─── EXTRACT PROVIDED

My favourite parts to write would probably be the action sequences; they’re exciting, can advance the plot pretty rapidly, and I could make Dayna’s impressions seem more urgent, disjointed or fearful. Of these sequences (there are quite a few in the book), I most enjoyed writing a confrontation in Trafalgar Square, between the kids and a group calling themselves the Undead. I’m actually not quite sure why, but I remember it being really fun to write; just the overall tension, and the Undead’s reaction to the kids, who (seemingly) have the upper hand.
The most challenging scene was one towards the end, another confrontation, but only a verbal one. I’ll keep it vague to avoid spoilers, but for Dayna, it’s both a shocking and emotional moment, and also a kind of battle between her younger self and this new, more wary person she’s become. Especially that struggle was difficult to get right, but I’m really pleased with the scene now.
6. How do you find the editing process? How many drafts did it take to reach the final version of Day of Now?
I’m not quite sure how many drafts I wrote of Day of Now on my own before I found my literary agent and he got Bloomsbury YA involved. I’d say 2-3, plus smaller revisions – which is a very low number for me (the sequel already has more). Then, together with my Bloomsbury editors, the story went through quite a few editing rounds. I think I’d qualify another 2-3 as new drafts (though these were much more in depth than the drafts I’d done by myself), plus smaller revisions and changes.

──────

**QUESTIONS ON THE MATERIAL:**
**1)** For each statement about the interview excerpt on writing Day of Now, say yes or no depending on whether it agrees with the text, and quote the words that decide it. (a) The action sequences were probably the author's favorite parts to write. (b) The most challenging scene was a physical fight. (c) The author wrote drafts alone before finding a literary agent.
**2)** Please reproduce the interview excerpt on writing Day of Now word for word, between "My favourite parts" and "the upper hand.", inclusive.
The records that come next aren't needed for anything here.

─── DATASET ENTRIES

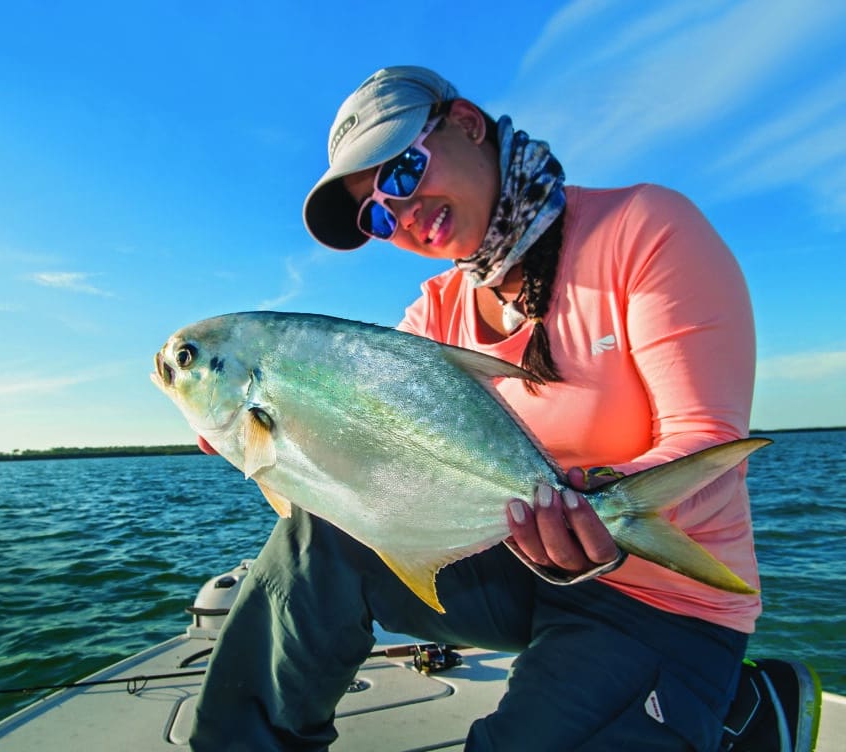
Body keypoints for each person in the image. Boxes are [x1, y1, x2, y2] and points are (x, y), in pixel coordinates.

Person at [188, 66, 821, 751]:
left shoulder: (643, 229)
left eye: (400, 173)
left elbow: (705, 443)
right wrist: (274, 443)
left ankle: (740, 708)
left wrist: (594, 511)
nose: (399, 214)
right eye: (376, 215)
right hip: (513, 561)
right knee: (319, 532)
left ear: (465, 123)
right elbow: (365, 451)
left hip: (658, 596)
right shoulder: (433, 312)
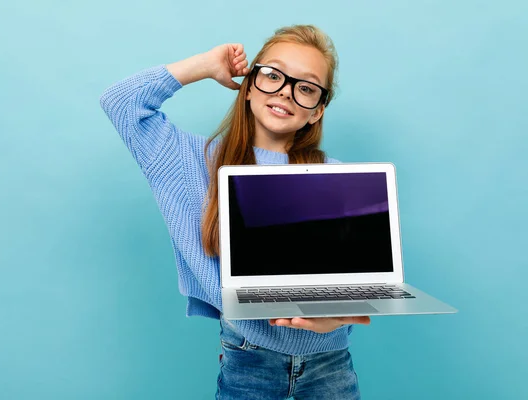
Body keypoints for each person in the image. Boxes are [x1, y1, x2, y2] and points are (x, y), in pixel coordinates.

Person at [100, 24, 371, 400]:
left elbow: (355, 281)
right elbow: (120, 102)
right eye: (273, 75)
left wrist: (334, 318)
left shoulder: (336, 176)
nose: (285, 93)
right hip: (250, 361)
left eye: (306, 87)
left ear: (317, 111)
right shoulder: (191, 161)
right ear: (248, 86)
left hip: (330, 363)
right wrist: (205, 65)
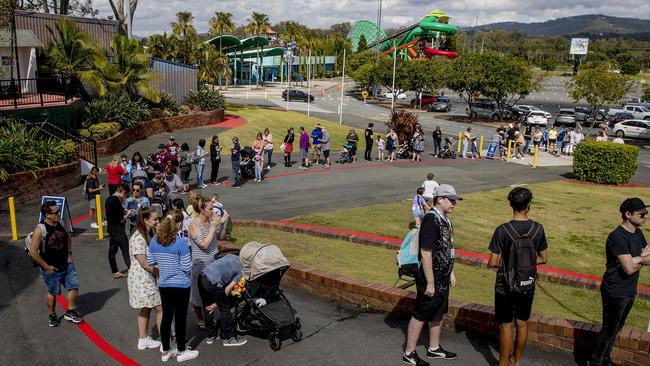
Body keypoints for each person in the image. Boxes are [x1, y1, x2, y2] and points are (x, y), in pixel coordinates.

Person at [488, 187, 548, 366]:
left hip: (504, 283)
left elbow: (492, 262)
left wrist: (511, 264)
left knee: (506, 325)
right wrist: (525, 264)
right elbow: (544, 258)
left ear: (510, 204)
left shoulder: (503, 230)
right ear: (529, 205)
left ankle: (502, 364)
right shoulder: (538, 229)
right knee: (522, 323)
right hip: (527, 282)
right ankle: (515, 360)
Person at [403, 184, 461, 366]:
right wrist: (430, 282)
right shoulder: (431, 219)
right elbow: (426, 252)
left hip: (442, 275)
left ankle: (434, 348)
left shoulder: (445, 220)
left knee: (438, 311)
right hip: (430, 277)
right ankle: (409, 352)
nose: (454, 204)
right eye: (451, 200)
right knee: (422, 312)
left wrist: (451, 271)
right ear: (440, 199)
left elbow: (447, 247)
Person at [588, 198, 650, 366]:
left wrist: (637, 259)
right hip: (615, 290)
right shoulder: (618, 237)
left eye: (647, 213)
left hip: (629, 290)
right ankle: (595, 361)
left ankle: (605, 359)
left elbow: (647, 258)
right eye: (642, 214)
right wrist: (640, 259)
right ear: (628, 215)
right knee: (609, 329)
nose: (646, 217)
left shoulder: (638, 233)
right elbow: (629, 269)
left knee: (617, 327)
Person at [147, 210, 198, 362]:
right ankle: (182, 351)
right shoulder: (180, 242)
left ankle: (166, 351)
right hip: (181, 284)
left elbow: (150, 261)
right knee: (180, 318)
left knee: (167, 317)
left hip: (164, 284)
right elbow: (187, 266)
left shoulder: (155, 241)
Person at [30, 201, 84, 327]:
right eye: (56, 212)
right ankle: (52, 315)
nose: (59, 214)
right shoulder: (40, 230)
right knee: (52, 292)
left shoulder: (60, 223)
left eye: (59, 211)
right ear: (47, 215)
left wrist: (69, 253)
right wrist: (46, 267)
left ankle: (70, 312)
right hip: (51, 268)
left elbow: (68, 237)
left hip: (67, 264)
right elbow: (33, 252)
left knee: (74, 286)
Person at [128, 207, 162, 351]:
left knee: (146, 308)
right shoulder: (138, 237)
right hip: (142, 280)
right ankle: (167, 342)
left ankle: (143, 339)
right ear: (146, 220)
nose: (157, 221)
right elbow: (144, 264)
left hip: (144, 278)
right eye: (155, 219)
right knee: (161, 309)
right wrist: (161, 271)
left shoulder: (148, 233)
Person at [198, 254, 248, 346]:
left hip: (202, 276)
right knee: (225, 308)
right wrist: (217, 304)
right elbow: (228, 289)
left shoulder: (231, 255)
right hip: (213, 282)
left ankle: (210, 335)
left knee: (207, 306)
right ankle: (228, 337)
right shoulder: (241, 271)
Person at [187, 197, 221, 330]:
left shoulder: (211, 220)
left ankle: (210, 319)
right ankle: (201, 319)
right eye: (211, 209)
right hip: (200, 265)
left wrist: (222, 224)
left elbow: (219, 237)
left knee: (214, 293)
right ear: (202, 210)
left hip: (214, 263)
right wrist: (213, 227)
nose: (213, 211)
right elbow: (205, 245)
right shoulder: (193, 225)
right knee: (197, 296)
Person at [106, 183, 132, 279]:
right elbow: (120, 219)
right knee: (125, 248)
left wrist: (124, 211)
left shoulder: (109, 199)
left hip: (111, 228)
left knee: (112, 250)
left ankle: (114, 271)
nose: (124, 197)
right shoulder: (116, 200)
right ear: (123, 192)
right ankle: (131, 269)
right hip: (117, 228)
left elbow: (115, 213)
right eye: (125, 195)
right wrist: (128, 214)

──────

**RESPONSES TO THE TASKS:**
**1)**
(a) Yes: "My favourite parts to write would probably be the action sequences"
(b) No: "another confrontation, but only a verbal one"
(c) Yes: "how many drafts I wrote of Day of Now on my own before I found my literary agent"

**2)**
My favourite parts to write would probably be the action sequences; they’re exciting, can advance the plot pretty rapidly, and I could make Dayna’s impressions seem more urgent, disjointed or fearful. Of these sequences (there are quite a few in the book), I most enjoyed writing a confrontation in Trafalgar Square, between the kids and a group calling themselves the Undead. I’m actually not quite sure why, but I remember it being really fun to write; just the overall tension, and the Undead’s reaction to the kids, who (seemingly) have the upper hand.